At this point we have demonstrated how we can abuse setuid binaries, now let's see what we can do on the node to know when this happens.

  1. We will use auditd rules to monitor when a process performs privilege escalation by changing from non-root uid to root uid. The audit rule we will use is the following one:

    NOTE: Below rule only targets 64bits syscall, if you want to get the 32bits ones as well you need to edit the rule:

    always,exit -F arch=b64 -S execve -C uid!=euid -F euid=0 -k setuid-abuse
  2. In order to get this rule to our worker nodes we will create the following MachineConfig:

    cat <<EOF | oc create -f -
    apiVersion: machineconfiguration.openshift.io/v1
    kind: MachineConfig
    metadata:
      labels:
        machineconfiguration.openshift.io/role: worker
      name: 99-auditd-setuid-rule
    spec:
      config:
        ignition:
          version: 3.1.0
        storage:
          files:
          - contents:
              source: data:text/plain;charset=utf-8;base64,LWEgYWx3YXlzLGV4aXQgLUYgYXJjaD1iNjQgLVMgZXhlY3ZlIC1DIHVpZCE9ZXVpZCAtRiBldWlkPTAgLWsgc2V0dWlkLWFidXNlCg==
            mode: 420
            overwrite: true
            path: /etc/audit/rules.d/setuid-abuse.rules
    EOF
  3. After our nodes restart we will have the audit rules in place, if we run the same operation in our application pod, we will get something like this in our audit log:

    NOTE: Below command should be run in the node (you can use oc debug node as we did before)

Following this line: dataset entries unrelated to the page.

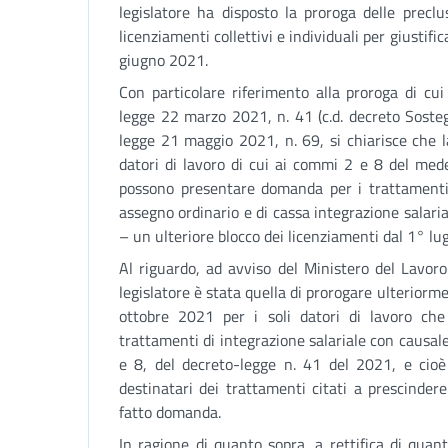
legislatore ha disposto la proroga delle preclu
licenziamenti collettivi e individuali per giustifi
giugno 2021.
Con particolare riferimento alla proroga di cui
legge 22 marzo 2021, n. 41 (c.d. decreto Sostegn
legge 21 maggio 2021, n. 69, si chiarisce che l
datori di lavoro di cui ai commi 2 e 8 del med
possono presentare domanda per i trattamenti d
assegno ordinario e di cassa integrazione salari
– un ulteriore blocco dei licenziamenti dal 1° lu
Al riguardo, ad avviso del Ministero del Lavoro 
legislatore è stata quella di prorogare ulteriorme
ottobre 2021 per i soli datori di lavoro che 
trattamenti di integrazione salariale con causal
e 8, del decreto-legge n. 41 del 2021, e cioè
destinatari dei trattamenti citati a prescinde
fatto domanda.
In ragione di quanto sopra, a rettifica di quant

    grep setuid-abuse /var/log/audit/audit.log
    
    type=SYSCALL msg=audit(1637601395.568:124): arch=c000003e syscall=59 success=yes exit=0 a0=4006b0 a1=7ffee2255690 a2=7ffee2255818 a3=1 items=2 ppid=25611 pid=28357 auid=4294967295 uid=1000680000 gid=0 euid=0 suid=0 fsuid=0 egid=0 sgid=0 fsgid=0 tty=pts0 ses=4294967295 comm="bash" exe="/usr/bin/bash" subj=system_u:system_r:container_t:s0:c15,c26 key="setuid-abuse"ARCH=x86_64 SYSCALL=execve AUID="unset" UID="unknown(1000680000)" GID="root" EUID="root" SUID="root" FSUID="root" EGID="root" SGID="root" FSGID="root"
  4. In the audit log we have different information that we can use to identify the container running the privilege escalation.

  5. We could send this audit log to a SIEM system and create alerts based on this audit rules.